TASK OBJECTIVE
When the line containing "Handbremshebel, abklapbpar" is found in the data below, copy it and each line after it through the line containing "OM 654 DE 20", exactly and with no others.

──────────

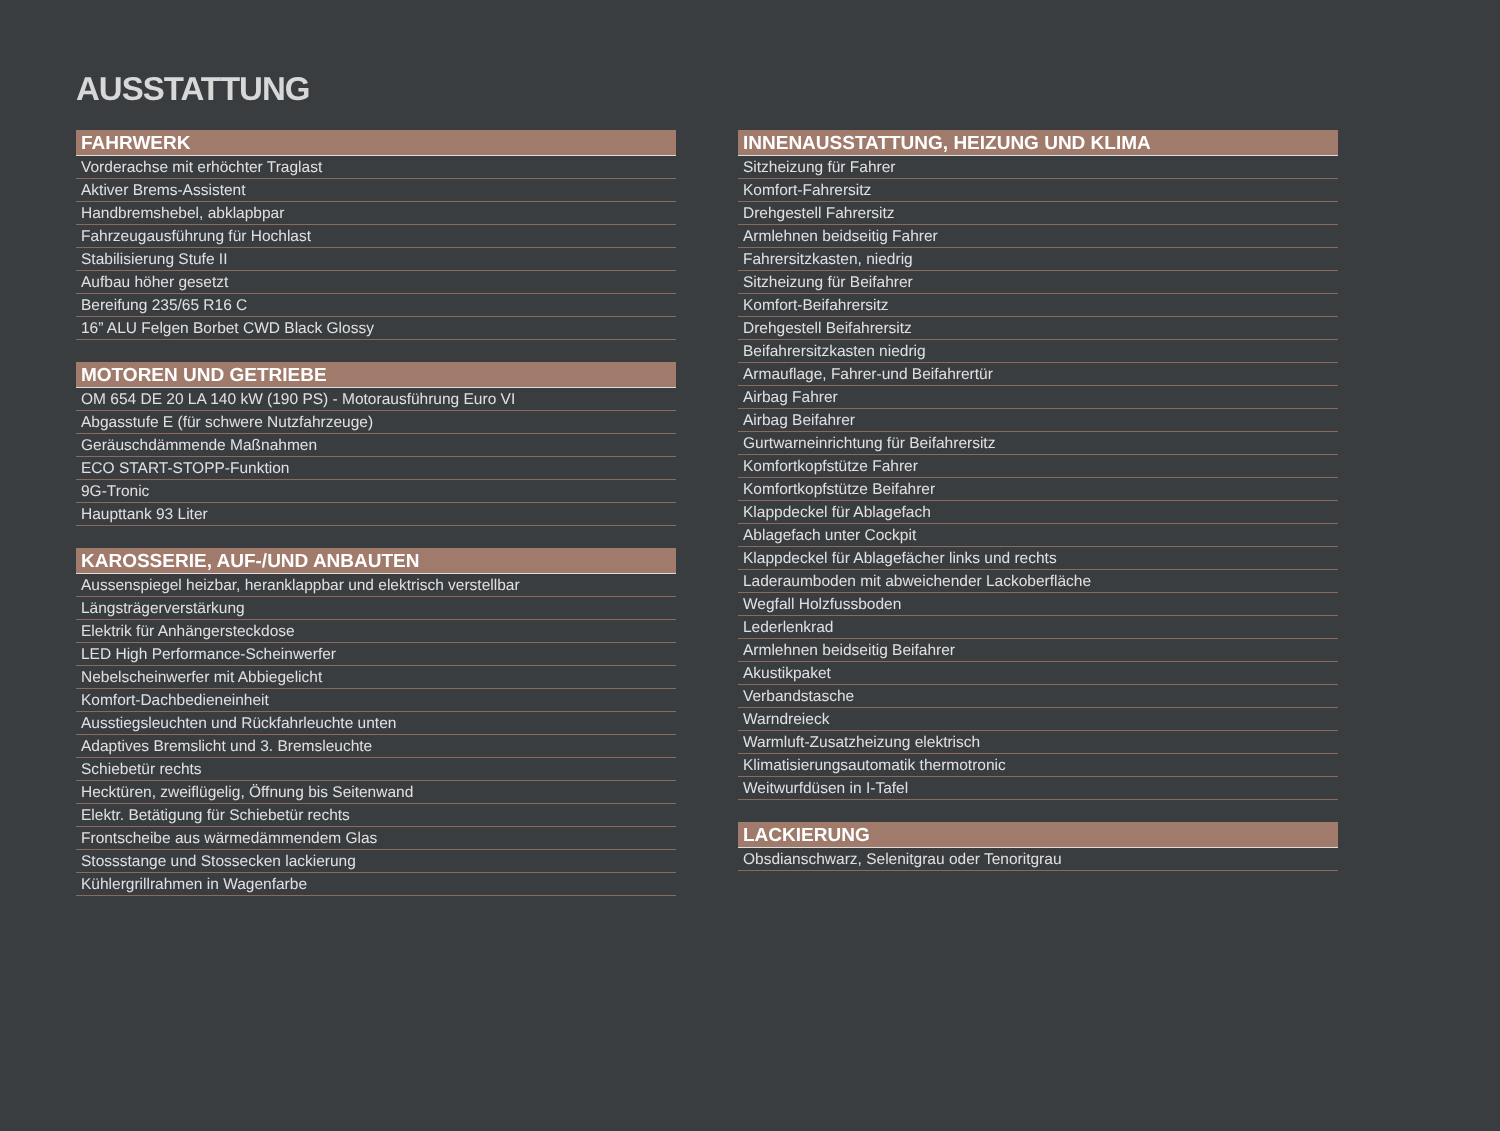AUSSTATTUNG
FAHRWERK
Vorderachse mit erhöchter Traglast
Aktiver Brems-Assistent
Handbremshebel, abklapbpar
Fahrzeugausführung für Hochlast
Stabilisierung Stufe II
Aufbau höher gesetzt
Bereifung 235/65 R16 C
16” ALU Felgen Borbet CWD Black Glossy
MOTOREN UND GETRIEBE
OM 654 DE 20 LA 140 kW (190 PS) - Motorausführung Euro VI
Abgasstufe E (für schwere Nutzfahrzeuge)
Geräuschdämmende Maßnahmen
ECO START-STOPP-Funktion
9G-Tronic
Haupttank 93 Liter
KAROSSERIE, AUF-/UND ANBAUTEN
Aussenspiegel heizbar, heranklappbar und elektrisch verstellbar
Längsträgerverstärkung
Elektrik für Anhängersteckdose
LED High Performance-Scheinwerfer
Nebelscheinwerfer mit Abbiegelicht
Komfort-Dachbedieneinheit
Ausstiegsleuchten und Rückfahrleuchte unten
Adaptives Bremslicht und 3. Bremsleuchte
Schiebetür rechts
Hecktüren, zweiflügelig, Öffnung bis Seitenwand
Elektr. Betätigung für Schiebetür rechts
Frontscheibe aus wärmedämmendem Glas
Stossstange und Stossecken lackierung
Kühlergrillrahmen in Wagenfarbe
INNENAUSSTATTUNG, HEIZUNG UND KLIMA
Sitzheizung für Fahrer
Komfort-Fahrersitz
Drehgestell Fahrersitz
Armlehnen beidseitig Fahrer
Fahrersitzkasten, niedrig
Sitzheizung für Beifahrer
Komfort-Beifahrersitz
Drehgestell Beifahrersitz
Beifahrersitzkasten niedrig
Armauflage, Fahrer-und Beifahrertür
Airbag Fahrer
Airbag Beifahrer
Gurtwarneinrichtung für Beifahrersitz
Komfortkopfstütze Fahrer
Komfortkopfstütze Beifahrer
Klappdeckel für Ablagefach
Ablagefach unter Cockpit
Klappdeckel für Ablagefächer links und rechts
Laderaumboden mit abweichender Lackoberfläche
Wegfall Holzfussboden
Lederlenkrad
Armlehnen beidseitig Beifahrer
Akustikpaket
Verbandstasche
Warndreieck
Warmluft-Zusatzheizung elektrisch
Klimatisierungsautomatik thermotronic
Weitwurfdüsen in I-Tafel
LACKIERUNG
Obsdianschwarz, Selenitgrau oder Tenoritgrau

──────────

WRITTEN RESPONSE
Handbremshebel, abklapbpar
Fahrzeugausführung für Hochlast
Stabilisierung Stufe II
Aufbau höher gesetzt
Bereifung 235/65 R16 C
16” ALU Felgen Borbet CWD Black Glossy
MOTOREN UND GETRIEBE
OM 654 DE 20 LA 140 kW (190 PS) - Motorausführung Euro VI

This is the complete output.